Just up the road is the dual tenanted Leederville Oval, home to Subiaco and East Perth.  As a venue for the 1962 Empire Games it’s grandstand reflects this era and if you like the look down spectator experience like major stadiums, this won’t cost you anymore to sit in than the gate entry price of $15 – with complimentary Footy Budget.

Joondalup is one of the pioneer grounds in Perth to make the transition from footy oval to multi sports complex, incorporating a swimming complex, gym and other sports while still retaining that great hallmark of WAFL grounds, the grass embankment.

Lathlain is another ground that has retained and redeveloped.  There’s still a van with a loud generator making hot chips and big hotdogs but there’s also the sophistication and dominant architecture of the West Coast Eagles complex that is alongside the oval. It’s got the big stand from the same era as Leederville Ovals and has a great view of the game and you can sit close to the commentators and hear how they’re seeing the game unfold.  
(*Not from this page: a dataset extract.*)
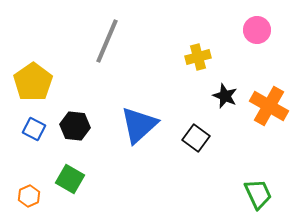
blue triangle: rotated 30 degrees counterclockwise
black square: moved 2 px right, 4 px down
Love a Lathlain Oval hotdog

 I guess now we’ve got to make the long trek out to Bassendean and have a look at Bassendean Oval.  While it’s true that Swan Districts got a hat-trick of flags in the 80’s I don’t know if there’s much else to say about them.   

They do have a spectacular grass embankment and two stands that put the grand in grandstand.  The ground is a great hub for local kids with a skate park adjacent to the oval and on the my last visit there were two kids playing with a footy near the goals and taking turns pretending to be their favourite player as they kicked for goal. 

Putting the ‘Grand’ in ‘Grandstand is the Bill Walker Stand at Bassendean Oval

Best ground that resembles a resort: Claremont – sofas, seating and service like a Nusa Dua resort

Best Gates: Bassendean Oval

Best Grass: Bassendean Oval

Best Stand: Victoria Pavilion, Fremantle Oval

Best Trees: Fremantle Oval

Best Ground Announcer: Leederville Oval “Describing children as ‘kiddies and young un’s’ and saying ‘please’ when advising spectators to get off the ground and to ‘please remember to help your kiddies gently over the fence’. 

Honk your horns for WAFL grounds! WAFL grounds are hidden treasures that are well and truly in the open throughout suburban Perth.  They’re accessible, good value and are a great way to connect with your community and watch good footy. Thank you to all the WAFL clubs who let me be a part of their game day experience.  They’ve got heritage and heart and even if you’re not a member of your local club, you’re always welcome.

The rough, tough Bulldogs! Southerners forever more!